Extract the records below word for word and ignore the images.

....

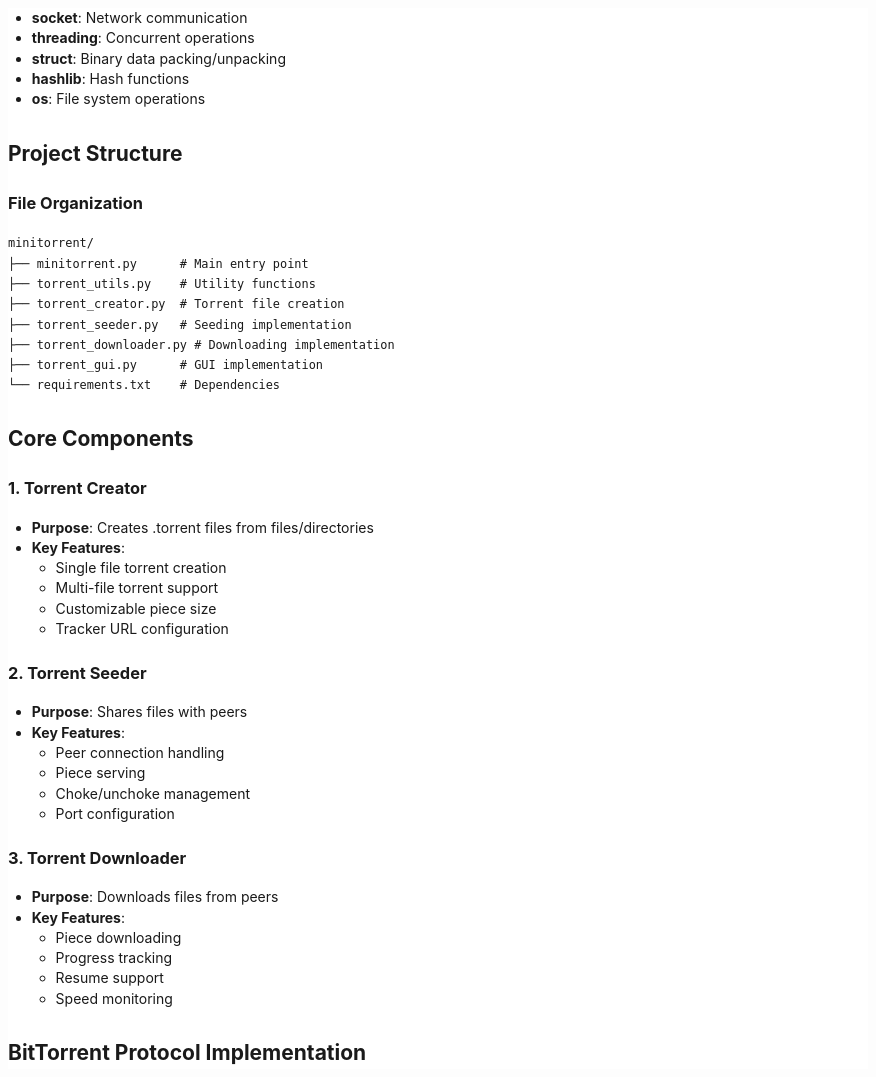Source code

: - **socket**: Network communication
- **threading**: Concurrent operations
- **struct**: Binary data packing/unpacking
- **hashlib**: Hash functions
- **os**: File system operations

## Project Structure

### File Organization

```
minitorrent/
├── minitorrent.py      # Main entry point
├── torrent_utils.py    # Utility functions
├── torrent_creator.py  # Torrent file creation
├── torrent_seeder.py   # Seeding implementation
├── torrent_downloader.py # Downloading implementation
├── torrent_gui.py      # GUI implementation
└── requirements.txt    # Dependencies
```

## Core Components

### 1. Torrent Creator

- **Purpose**: Creates .torrent files from files/directories
- **Key Features**:
  - Single file torrent creation
  - Multi-file torrent support
  - Customizable piece size
  - Tracker URL configuration

### 2. Torrent Seeder

- **Purpose**: Shares files with peers
- **Key Features**:
  - Peer connection handling
  - Piece serving
  - Choke/unchoke management
  - Port configuration

### 3. Torrent Downloader

- **Purpose**: Downloads files from peers
- **Key Features**:
  - Piece downloading
  - Progress tracking
  - Resume support
  - Speed monitoring

## BitTorrent Protocol Implementation
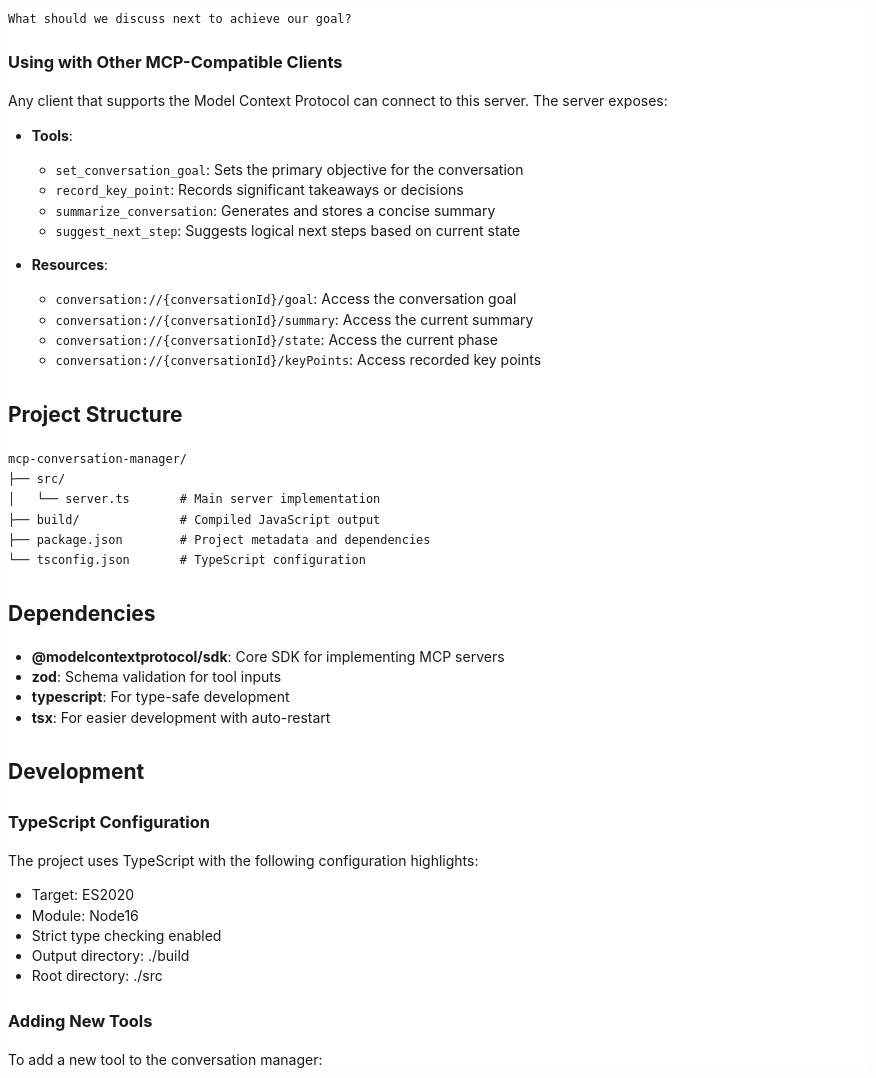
 ```
What should we discuss next to achieve our goal?
```

### Using with Other MCP-Compatible Clients

Any client that supports the Model Context Protocol can connect to this server. The server exposes:

- **Tools**:
  - `set_conversation_goal`: Sets the primary objective for the conversation
  - `record_key_point`: Records significant takeaways or decisions
  - `summarize_conversation`: Generates and stores a concise summary
  - `suggest_next_step`: Suggests logical next steps based on current state

- **Resources**:
  - `conversation://{conversationId}/goal`: Access the conversation goal
  - `conversation://{conversationId}/summary`: Access the current summary
  - `conversation://{conversationId}/state`: Access the current phase
  - `conversation://{conversationId}/keyPoints`: Access recorded key points

## Project Structure

```
mcp-conversation-manager/
├── src/
│   └── server.ts       # Main server implementation
├── build/              # Compiled JavaScript output
├── package.json        # Project metadata and dependencies
└── tsconfig.json       # TypeScript configuration
```

## Dependencies

- **@modelcontextprotocol/sdk**: Core SDK for implementing MCP servers
- **zod**: Schema validation for tool inputs
- **typescript**: For type-safe development
- **tsx**: For easier development with auto-restart

## Development

### TypeScript Configuration

The project uses TypeScript with the following configuration highlights:
- Target: ES2020
- Module: Node16
- Strict type checking enabled
- Output directory: ./build
- Root directory: ./src

### Adding New Tools

To add a new tool to the conversation manager:
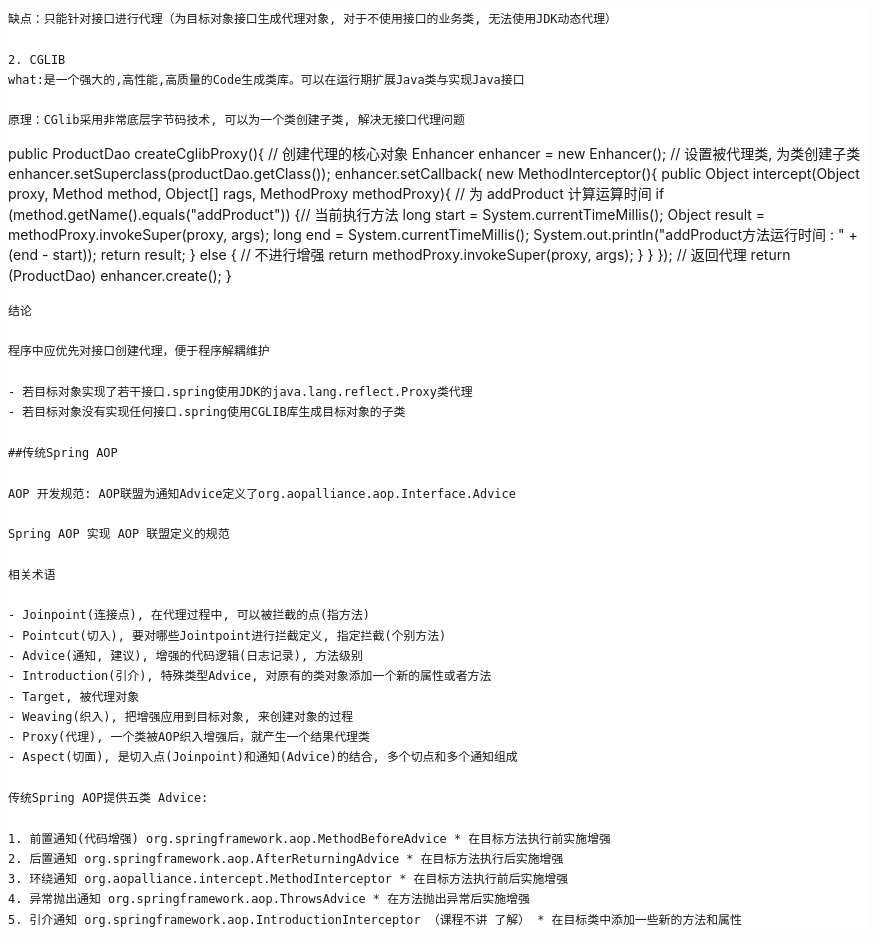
 ```
缺点：只能针对接口进行代理（为目标对象接口生成代理对象, 对于不使用接口的业务类, 无法使用JDK动态代理）

2. CGLIB
what:是一个强大的,高性能,高质量的Code生成类库。可以在运行期扩展Java类与实现Java接口

原理：CGlib采用非常底层字节码技术, 可以为一个类创建子类, 解决无接口代理问题

```
public ProductDao createCglibProxy(){
    // 创建代理的核心对象
    Enhancer enhancer = new Enhancer();
    // 设置被代理类, 为类创建子类
    enhancer.setSuperclass(productDao.getClass());
    enhancer.setCallback( new MethodInterceptor(){
        public Object intercept(Object proxy, Method method, Object[] rags, MethodProxy methodProxy){
            // 为 addProduct 计算运算时间
            if (method.getName().equals("addProduct")) {// 当前执行方法
                long start = System.currentTimeMillis();
                Object result = methodProxy.invokeSuper(proxy, args);
                long end = System.currentTimeMillis();
                System.out.println("addProduct方法运行时间 : " + (end - start));
                return result;
            } else {
                // 不进行增强
                return methodProxy.invokeSuper(proxy, args);
            }
        }
    });
    // 返回代理
    return (ProductDao) enhancer.create();
}
```
结论

程序中应优先对接口创建代理，便于程序解耦维护

- 若目标对象实现了若干接口.spring使用JDK的java.lang.reflect.Proxy类代理
- 若目标对象没有实现任何接口.spring使用CGLIB库生成目标对象的子类

##传统Spring AOP

AOP 开发规范: AOP联盟为通知Advice定义了org.aopalliance.aop.Interface.Advice

Spring AOP 实现 AOP 联盟定义的规范

相关术语

- Joinpoint(连接点), 在代理过程中, 可以被拦截的点(指方法)
- Pointcut(切入), 要对哪些Jointpoint进行拦截定义, 指定拦截(个别方法)
- Advice(通知, 建议), 增强的代码逻辑(日志记录), 方法级别
- Introduction(引介), 特殊类型Advice, 对原有的类对象添加一个新的属性或者方法
- Target, 被代理对象
- Weaving(织入), 把增强应用到目标对象, 来创建对象的过程
- Proxy(代理), 一个类被AOP织入增强后，就产生一个结果代理类
- Aspect(切面), 是切入点(Joinpoint)和通知(Advice)的结合, 多个切点和多个通知组成

传统Spring AOP提供五类 Advice: 

1. 前置通知(代码增强) org.springframework.aop.MethodBeforeAdvice * 在目标方法执行前实施增强 
2. 后置通知 org.springframework.aop.AfterReturningAdvice * 在目标方法执行后实施增强 
3. 环绕通知 org.aopalliance.intercept.MethodInterceptor * 在目标方法执行前后实施增强 
4. 异常抛出通知 org.springframework.aop.ThrowsAdvice * 在方法抛出异常后实施增强 
5. 引介通知 org.springframework.aop.IntroductionInterceptor （课程不讲 了解） * 在目标类中添加一些新的方法和属性
```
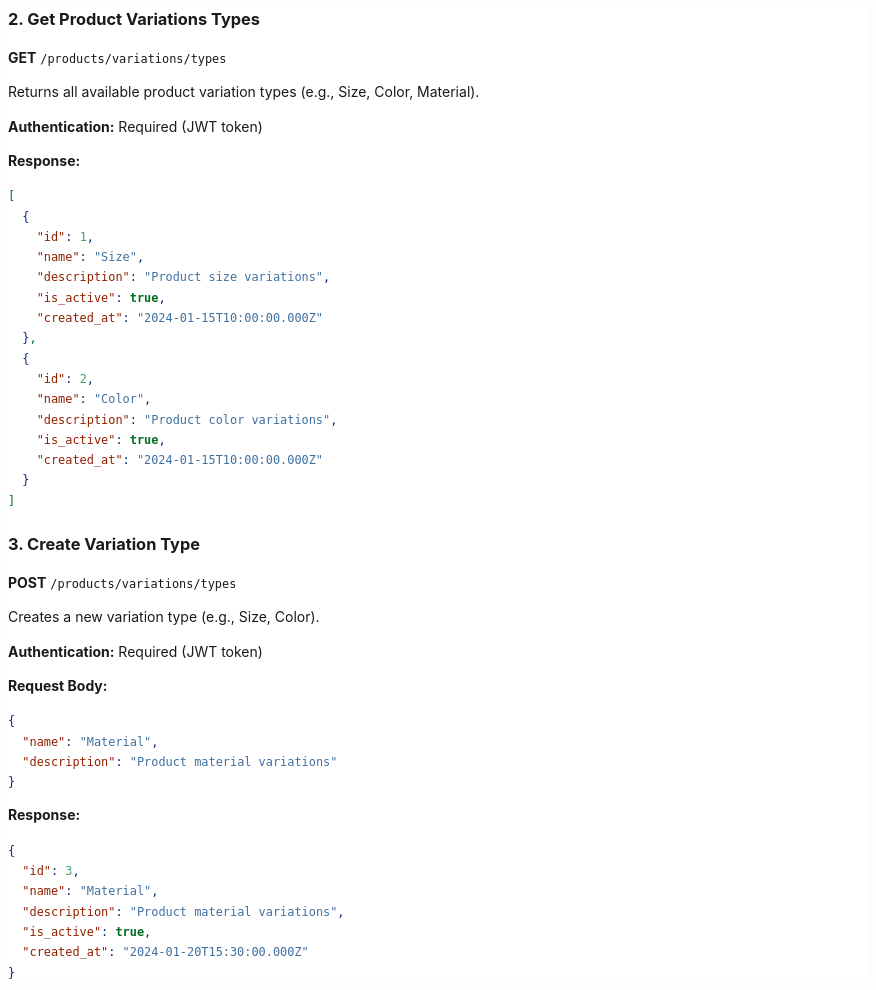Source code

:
 ```json
```

### 2. Get Product Variations Types
**GET** `/products/variations/types`

Returns all available product variation types (e.g., Size, Color, Material).

**Authentication:** Required (JWT token)

**Response:**
```json
[
  {
    "id": 1,
    "name": "Size",
    "description": "Product size variations",
    "is_active": true,
    "created_at": "2024-01-15T10:00:00.000Z"
  },
  {
    "id": 2,
    "name": "Color",
    "description": "Product color variations",
    "is_active": true,
    "created_at": "2024-01-15T10:00:00.000Z"
  }
]
```

### 3. Create Variation Type
**POST** `/products/variations/types`

Creates a new variation type (e.g., Size, Color).

**Authentication:** Required (JWT token)

**Request Body:**
```json
{
  "name": "Material",
  "description": "Product material variations"
}
```

**Response:**
```json
{
  "id": 3,
  "name": "Material",
  "description": "Product material variations",
  "is_active": true,
  "created_at": "2024-01-20T15:30:00.000Z"
}
```
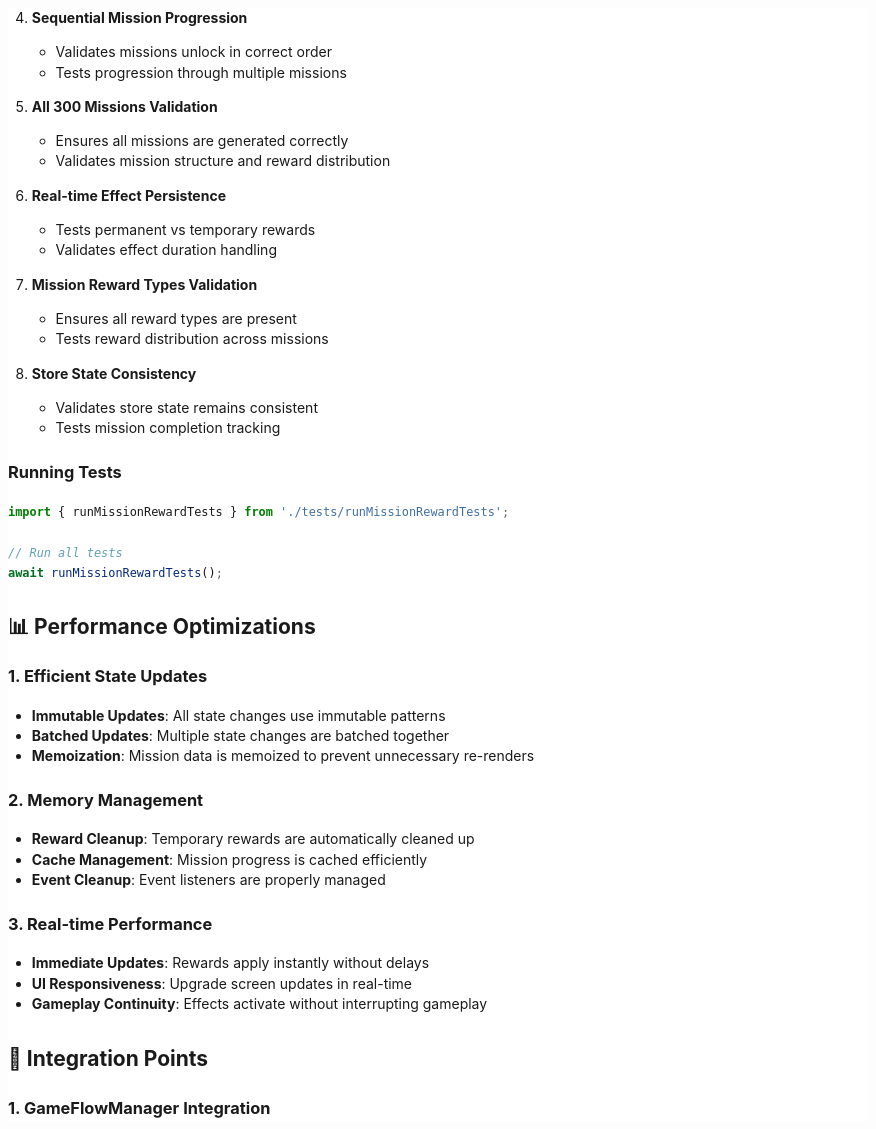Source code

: 4. **Sequential Mission Progression**
   - Validates missions unlock in correct order
   - Tests progression through multiple missions

5. **All 300 Missions Validation**
   - Ensures all missions are generated correctly
   - Validates mission structure and reward distribution

6. **Real-time Effect Persistence**
   - Tests permanent vs temporary rewards
   - Validates effect duration handling

7. **Mission Reward Types Validation**
   - Ensures all reward types are present
   - Tests reward distribution across missions

8. **Store State Consistency**
   - Validates store state remains consistent
   - Tests mission completion tracking

### Running Tests

```typescript
import { runMissionRewardTests } from './tests/runMissionRewardTests';

// Run all tests
await runMissionRewardTests();
```

## 📊 Performance Optimizations

### 1. Efficient State Updates

- **Immutable Updates**: All state changes use immutable patterns
- **Batched Updates**: Multiple state changes are batched together
- **Memoization**: Mission data is memoized to prevent unnecessary re-renders

### 2. Memory Management

- **Reward Cleanup**: Temporary rewards are automatically cleaned up
- **Cache Management**: Mission progress is cached efficiently
- **Event Cleanup**: Event listeners are properly managed

### 3. Real-time Performance

- **Immediate Updates**: Rewards apply instantly without delays
- **UI Responsiveness**: Upgrade screen updates in real-time
- **Gameplay Continuity**: Effects activate without interrupting gameplay

## 🔄 Integration Points

### 1. GameFlowManager Integration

....

» **Exercise solution**:
Source code

: - **socket**: Network communication
- **threading**: Concurrent operations
- **struct**: Binary data packing/unpacking
- **hashlib**: Hash functions
- **os**: File system operations

## Project Structure

### File Organization

```
minitorrent/
├── minitorrent.py      # Main entry point
├── torrent_utils.py    # Utility functions
├── torrent_creator.py  # Torrent file creation
├── torrent_seeder.py   # Seeding implementation
├── torrent_downloader.py # Downloading implementation
├── torrent_gui.py      # GUI implementation
└── requirements.txt    # Dependencies
```

## Core Components

### 1. Torrent Creator

- **Purpose**: Creates .torrent files from files/directories
- **Key Features**:
  - Single file torrent creation
  - Multi-file torrent support
  - Customizable piece size
  - Tracker URL configuration

### 2. Torrent Seeder

- **Purpose**: Shares files with peers
- **Key Features**:
  - Peer connection handling
  - Piece serving
  - Choke/unchoke management
  - Port configuration

### 3. Torrent Downloader

- **Purpose**: Downloads files from peers
- **Key Features**:
  - Piece downloading
  - Progress tracking
  - Resume support
  - Speed monitoring

## BitTorrent Protocol Implementation
 ```
What should we discuss next to achieve our goal?
```

### Using with Other MCP-Compatible Clients

Any client that supports the Model Context Protocol can connect to this server. The server exposes:

- **Tools**:
  - `set_conversation_goal`: Sets the primary objective for the conversation
  - `record_key_point`: Records significant takeaways or decisions
  - `summarize_conversation`: Generates and stores a concise summary
  - `suggest_next_step`: Suggests logical next steps based on current state

- **Resources**:
  - `conversation://{conversationId}/goal`: Access the conversation goal
  - `conversation://{conversationId}/summary`: Access the current summary
  - `conversation://{conversationId}/state`: Access the current phase
  - `conversation://{conversationId}/keyPoints`: Access recorded key points

## Project Structure

```
mcp-conversation-manager/
├── src/
│   └── server.ts       # Main server implementation
├── build/              # Compiled JavaScript output
├── package.json        # Project metadata and dependencies
└── tsconfig.json       # TypeScript configuration
```

## Dependencies

- **@modelcontextprotocol/sdk**: Core SDK for implementing MCP servers
- **zod**: Schema validation for tool inputs
- **typescript**: For type-safe development
- **tsx**: For easier development with auto-restart

## Development

### TypeScript Configuration

The project uses TypeScript with the following configuration highlights:
- Target: ES2020
- Module: Node16
- Strict type checking enabled
- Output directory: ./build
- Root directory: ./src

### Adding New Tools

To add a new tool to the conversation manager:
 ```
缺点：只能针对接口进行代理（为目标对象接口生成代理对象, 对于不使用接口的业务类, 无法使用JDK动态代理）

2. CGLIB
what:是一个强大的,高性能,高质量的Code生成类库。可以在运行期扩展Java类与实现Java接口

原理：CGlib采用非常底层字节码技术, 可以为一个类创建子类, 解决无接口代理问题

```
public ProductDao createCglibProxy(){
    // 创建代理的核心对象
    Enhancer enhancer = new Enhancer();
    // 设置被代理类, 为类创建子类
    enhancer.setSuperclass(productDao.getClass());
    enhancer.setCallback( new MethodInterceptor(){
        public Object intercept(Object proxy, Method method, Object[] rags, MethodProxy methodProxy){
            // 为 addProduct 计算运算时间
            if (method.getName().equals("addProduct")) {// 当前执行方法
                long start = System.currentTimeMillis();
                Object result = methodProxy.invokeSuper(proxy, args);
                long end = System.currentTimeMillis();
                System.out.println("addProduct方法运行时间 : " + (end - start));
                return result;
            } else {
                // 不进行增强
                return methodProxy.invokeSuper(proxy, args);
            }
        }
    });
    // 返回代理
    return (ProductDao) enhancer.create();
}
```
结论

程序中应优先对接口创建代理，便于程序解耦维护

- 若目标对象实现了若干接口.spring使用JDK的java.lang.reflect.Proxy类代理
- 若目标对象没有实现任何接口.spring使用CGLIB库生成目标对象的子类

##传统Spring AOP

AOP 开发规范: AOP联盟为通知Advice定义了org.aopalliance.aop.Interface.Advice

Spring AOP 实现 AOP 联盟定义的规范

相关术语

- Joinpoint(连接点), 在代理过程中, 可以被拦截的点(指方法)
- Pointcut(切入), 要对哪些Jointpoint进行拦截定义, 指定拦截(个别方法)
- Advice(通知, 建议), 增强的代码逻辑(日志记录), 方法级别
- Introduction(引介), 特殊类型Advice, 对原有的类对象添加一个新的属性或者方法
- Target, 被代理对象
- Weaving(织入), 把增强应用到目标对象, 来创建对象的过程
- Proxy(代理), 一个类被AOP织入增强后，就产生一个结果代理类
- Aspect(切面), 是切入点(Joinpoint)和通知(Advice)的结合, 多个切点和多个通知组成

传统Spring AOP提供五类 Advice: 

1. 前置通知(代码增强) org.springframework.aop.MethodBeforeAdvice * 在目标方法执行前实施增强 
2. 后置通知 org.springframework.aop.AfterReturningAdvice * 在目标方法执行后实施增强 
3. 环绕通知 org.aopalliance.intercept.MethodInterceptor * 在目标方法执行前后实施增强 
4. 异常抛出通知 org.springframework.aop.ThrowsAdvice * 在方法抛出异常后实施增强 
5. 引介通知 org.springframework.aop.IntroductionInterceptor （课程不讲 了解） * 在目标类中添加一些新的方法和属性
```
Source code

:
 ```json
```

### 2. Get Product Variations Types
**GET** `/products/variations/types`

Returns all available product variation types (e.g., Size, Color, Material).

**Authentication:** Required (JWT token)

**Response:**
```json
[
  {
    "id": 1,
    "name": "Size",
    "description": "Product size variations",
    "is_active": true,
    "created_at": "2024-01-15T10:00:00.000Z"
  },
  {
    "id": 2,
    "name": "Color",
    "description": "Product color variations",
    "is_active": true,
    "created_at": "2024-01-15T10:00:00.000Z"
  }
]
```

### 3. Create Variation Type
**POST** `/products/variations/types`

Creates a new variation type (e.g., Size, Color).

**Authentication:** Required (JWT token)

**Request Body:**
```json
{
  "name": "Material",
  "description": "Product material variations"
}
```

**Response:**
```json
{
  "id": 3,
  "name": "Material",
  "description": "Product material variations",
  "is_active": true,
  "created_at": "2024-01-20T15:30:00.000Z"
}
```
Source code

: 4. **Sequential Mission Progression**
   - Validates missions unlock in correct order
   - Tests progression through multiple missions

5. **All 300 Missions Validation**
   - Ensures all missions are generated correctly
   - Validates mission structure and reward distribution

6. **Real-time Effect Persistence**
   - Tests permanent vs temporary rewards
   - Validates effect duration handling

7. **Mission Reward Types Validation**
   - Ensures all reward types are present
   - Tests reward distribution across missions

8. **Store State Consistency**
   - Validates store state remains consistent
   - Tests mission completion tracking

### Running Tests

```typescript
import { runMissionRewardTests } from './tests/runMissionRewardTests';

// Run all tests
await runMissionRewardTests();
```

## 📊 Performance Optimizations

### 1. Efficient State Updates

- **Immutable Updates**: All state changes use immutable patterns
- **Batched Updates**: Multiple state changes are batched together
- **Memoization**: Mission data is memoized to prevent unnecessary re-renders

### 2. Memory Management

- **Reward Cleanup**: Temporary rewards are automatically cleaned up
- **Cache Management**: Mission progress is cached efficiently
- **Event Cleanup**: Event listeners are properly managed

### 3. Real-time Performance

- **Immediate Updates**: Rewards apply instantly without delays
- **UI Responsiveness**: Upgrade screen updates in real-time
- **Gameplay Continuity**: Effects activate without interrupting gameplay

## 🔄 Integration Points

### 1. GameFlowManager Integration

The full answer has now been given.